Task requirements
Set down each record exactly. Omit the pictures.

Records to use
== Segment start ==

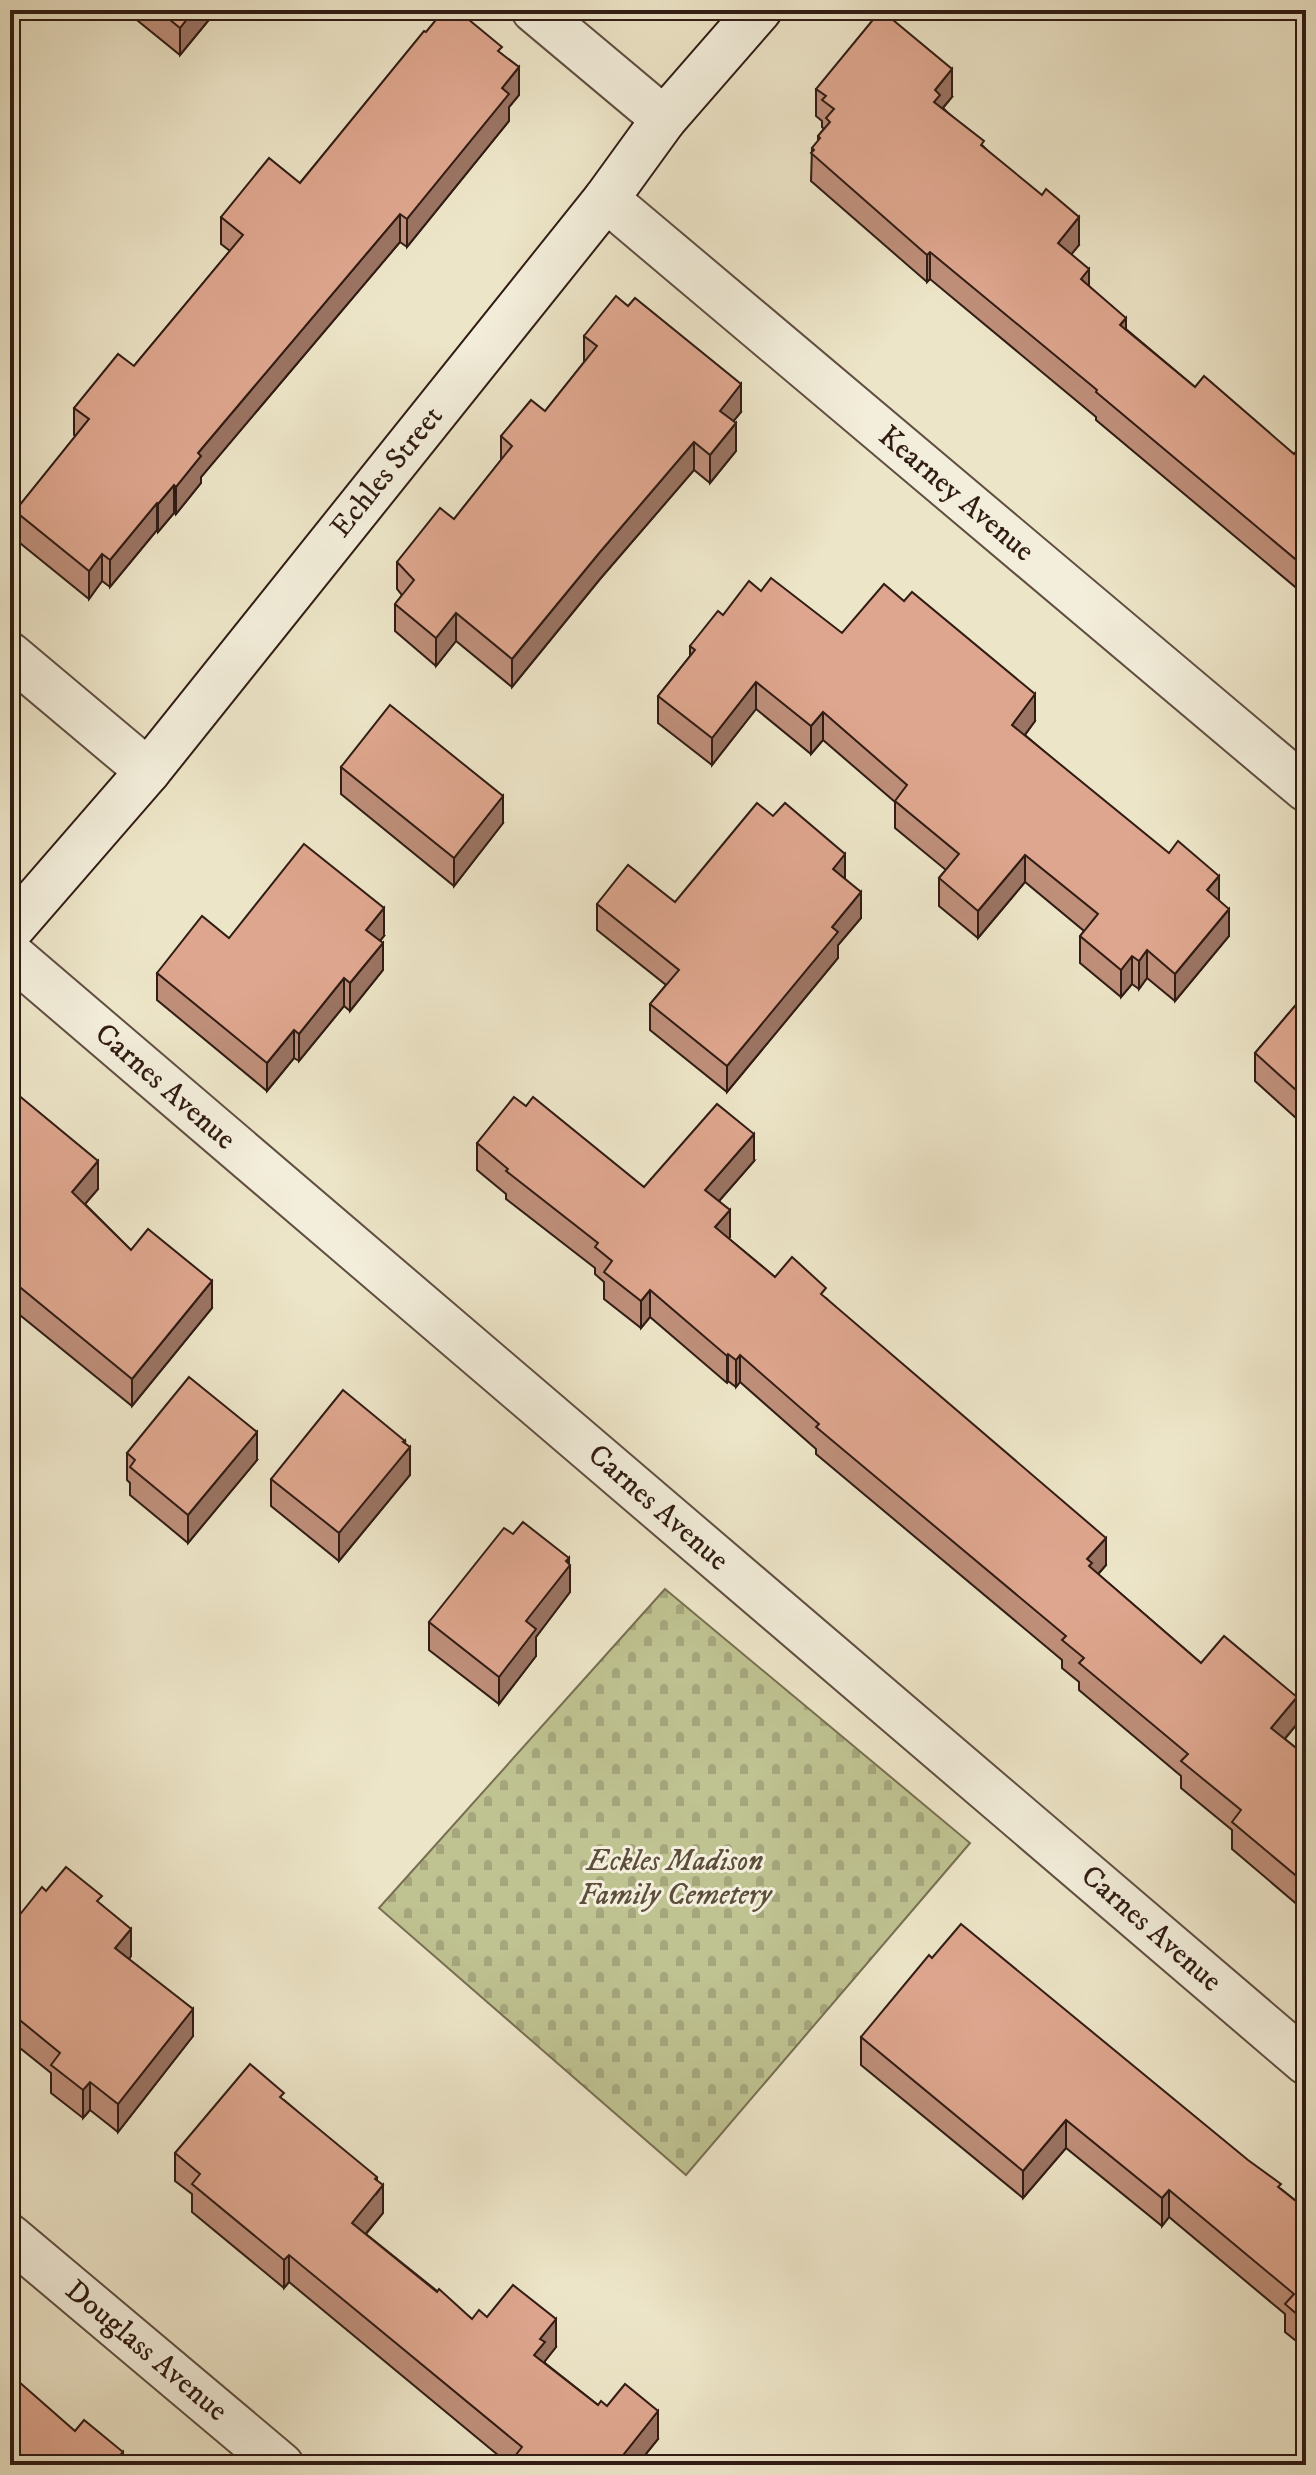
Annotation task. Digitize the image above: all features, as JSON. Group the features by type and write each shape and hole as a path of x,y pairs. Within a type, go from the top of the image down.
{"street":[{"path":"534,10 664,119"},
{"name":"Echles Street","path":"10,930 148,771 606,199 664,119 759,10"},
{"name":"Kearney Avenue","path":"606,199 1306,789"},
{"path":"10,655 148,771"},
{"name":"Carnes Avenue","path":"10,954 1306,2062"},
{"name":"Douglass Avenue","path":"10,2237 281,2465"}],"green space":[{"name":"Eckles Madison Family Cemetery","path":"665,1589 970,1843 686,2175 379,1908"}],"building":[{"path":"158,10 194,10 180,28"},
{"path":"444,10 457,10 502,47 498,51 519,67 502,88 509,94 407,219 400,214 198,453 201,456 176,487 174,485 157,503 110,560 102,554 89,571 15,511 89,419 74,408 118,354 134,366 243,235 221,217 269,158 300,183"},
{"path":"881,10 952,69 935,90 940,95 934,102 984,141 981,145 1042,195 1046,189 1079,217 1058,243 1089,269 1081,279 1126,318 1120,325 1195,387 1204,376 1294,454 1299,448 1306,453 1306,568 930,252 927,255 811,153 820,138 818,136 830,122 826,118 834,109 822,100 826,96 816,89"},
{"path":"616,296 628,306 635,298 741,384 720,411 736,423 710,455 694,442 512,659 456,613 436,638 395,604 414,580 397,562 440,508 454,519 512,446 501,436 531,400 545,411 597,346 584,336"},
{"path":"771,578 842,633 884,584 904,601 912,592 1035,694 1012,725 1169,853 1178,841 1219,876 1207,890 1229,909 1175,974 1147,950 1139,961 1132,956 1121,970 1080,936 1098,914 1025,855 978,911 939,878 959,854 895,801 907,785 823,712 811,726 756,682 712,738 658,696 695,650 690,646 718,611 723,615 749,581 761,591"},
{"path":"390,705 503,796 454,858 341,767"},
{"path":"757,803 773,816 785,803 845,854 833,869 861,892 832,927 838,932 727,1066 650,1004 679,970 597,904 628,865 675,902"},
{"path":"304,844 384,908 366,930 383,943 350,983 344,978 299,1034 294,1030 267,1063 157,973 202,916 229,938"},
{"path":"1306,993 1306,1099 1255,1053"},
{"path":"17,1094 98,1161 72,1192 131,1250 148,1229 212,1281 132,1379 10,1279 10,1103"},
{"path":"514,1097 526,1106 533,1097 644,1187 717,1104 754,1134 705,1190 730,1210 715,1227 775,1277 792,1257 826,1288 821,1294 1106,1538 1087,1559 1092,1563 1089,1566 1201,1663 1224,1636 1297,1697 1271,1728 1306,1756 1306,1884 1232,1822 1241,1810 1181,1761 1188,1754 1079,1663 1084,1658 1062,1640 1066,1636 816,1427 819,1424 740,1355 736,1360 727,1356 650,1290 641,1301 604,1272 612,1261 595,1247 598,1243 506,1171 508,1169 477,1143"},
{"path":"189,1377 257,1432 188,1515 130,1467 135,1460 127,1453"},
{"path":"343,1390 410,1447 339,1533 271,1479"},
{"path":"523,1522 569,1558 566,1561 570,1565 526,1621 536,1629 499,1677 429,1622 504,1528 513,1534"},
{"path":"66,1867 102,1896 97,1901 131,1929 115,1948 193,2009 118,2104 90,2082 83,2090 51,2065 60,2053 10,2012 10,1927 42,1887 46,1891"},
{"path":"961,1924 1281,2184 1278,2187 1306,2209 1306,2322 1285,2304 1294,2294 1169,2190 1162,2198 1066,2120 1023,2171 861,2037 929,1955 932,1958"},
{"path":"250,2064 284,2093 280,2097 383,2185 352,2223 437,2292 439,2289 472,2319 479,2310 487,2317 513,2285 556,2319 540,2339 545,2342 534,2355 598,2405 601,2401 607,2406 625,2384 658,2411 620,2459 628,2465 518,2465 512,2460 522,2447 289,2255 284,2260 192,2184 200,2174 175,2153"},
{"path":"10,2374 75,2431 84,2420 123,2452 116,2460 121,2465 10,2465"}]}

== Segment end ==

Written reply
Annotation task. Digitize the image above: all features, as JSON. Group the features by type and write each shape and hole as a path of x,y pairs. Within a type, go from the top of the image down.
{"street":[{"path":"534,10 664,119"},
{"name":"Echles Street","path":"10,930 148,771 606,199 664,119 759,10"},
{"name":"Kearney Avenue","path":"606,199 1306,789"},
{"path":"10,655 148,771"},
{"name":"Carnes Avenue","path":"10,954 1306,2062"},
{"name":"Douglass Avenue","path":"10,2237 281,2465"}],"green space":[{"name":"Eckles Madison Family Cemetery","path":"665,1589 970,1843 686,2175 379,1908"}],"building":[{"path":"158,10 194,10 180,28"},
{"path":"444,10 457,10 502,47 498,51 519,67 502,88 509,94 407,219 400,214 198,453 201,456 176,487 174,485 157,503 110,560 102,554 89,571 15,511 89,419 74,408 118,354 134,366 243,235 221,217 269,158 300,183"},
{"path":"881,10 952,69 935,90 940,95 934,102 984,141 981,145 1042,195 1046,189 1079,217 1058,243 1089,269 1081,279 1126,318 1120,325 1195,387 1204,376 1294,454 1299,448 1306,453 1306,568 930,252 927,255 811,153 820,138 818,136 830,122 826,118 834,109 822,100 826,96 816,89"},
{"path":"616,296 628,306 635,298 741,384 720,411 736,423 710,455 694,442 512,659 456,613 436,638 395,604 414,580 397,562 440,508 454,519 512,446 501,436 531,400 545,411 597,346 584,336"},
{"path":"771,578 842,633 884,584 904,601 912,592 1035,694 1012,725 1169,853 1178,841 1219,876 1207,890 1229,909 1175,974 1147,950 1139,961 1132,956 1121,970 1080,936 1098,914 1025,855 978,911 939,878 959,854 895,801 907,785 823,712 811,726 756,682 712,738 658,696 695,650 690,646 718,611 723,615 749,581 761,591"},
{"path":"390,705 503,796 454,858 341,767"},
{"path":"757,803 773,816 785,803 845,854 833,869 861,892 832,927 838,932 727,1066 650,1004 679,970 597,904 628,865 675,902"},
{"path":"304,844 384,908 366,930 383,943 350,983 344,978 299,1034 294,1030 267,1063 157,973 202,916 229,938"},
{"path":"1306,993 1306,1099 1255,1053"},
{"path":"17,1094 98,1161 72,1192 131,1250 148,1229 212,1281 132,1379 10,1279 10,1103"},
{"path":"514,1097 526,1106 533,1097 644,1187 717,1104 754,1134 705,1190 730,1210 715,1227 775,1277 792,1257 826,1288 821,1294 1106,1538 1087,1559 1092,1563 1089,1566 1201,1663 1224,1636 1297,1697 1271,1728 1306,1756 1306,1884 1232,1822 1241,1810 1181,1761 1188,1754 1079,1663 1084,1658 1062,1640 1066,1636 816,1427 819,1424 740,1355 736,1360 727,1356 650,1290 641,1301 604,1272 612,1261 595,1247 598,1243 506,1171 508,1169 477,1143"},
{"path":"189,1377 257,1432 188,1515 130,1467 135,1460 127,1453"},
{"path":"343,1390 410,1447 339,1533 271,1479"},
{"path":"523,1522 569,1558 566,1561 570,1565 526,1621 536,1629 499,1677 429,1622 504,1528 513,1534"},
{"path":"66,1867 102,1896 97,1901 131,1929 115,1948 193,2009 118,2104 90,2082 83,2090 51,2065 60,2053 10,2012 10,1927 42,1887 46,1891"},
{"path":"961,1924 1281,2184 1278,2187 1306,2209 1306,2322 1285,2304 1294,2294 1169,2190 1162,2198 1066,2120 1023,2171 861,2037 929,1955 932,1958"},
{"path":"250,2064 284,2093 280,2097 383,2185 352,2223 437,2292 439,2289 472,2319 479,2310 487,2317 513,2285 556,2319 540,2339 545,2342 534,2355 598,2405 601,2401 607,2406 625,2384 658,2411 620,2459 628,2465 518,2465 512,2460 522,2447 289,2255 284,2260 192,2184 200,2174 175,2153"},
{"path":"10,2374 75,2431 84,2420 123,2452 116,2460 121,2465 10,2465"}]}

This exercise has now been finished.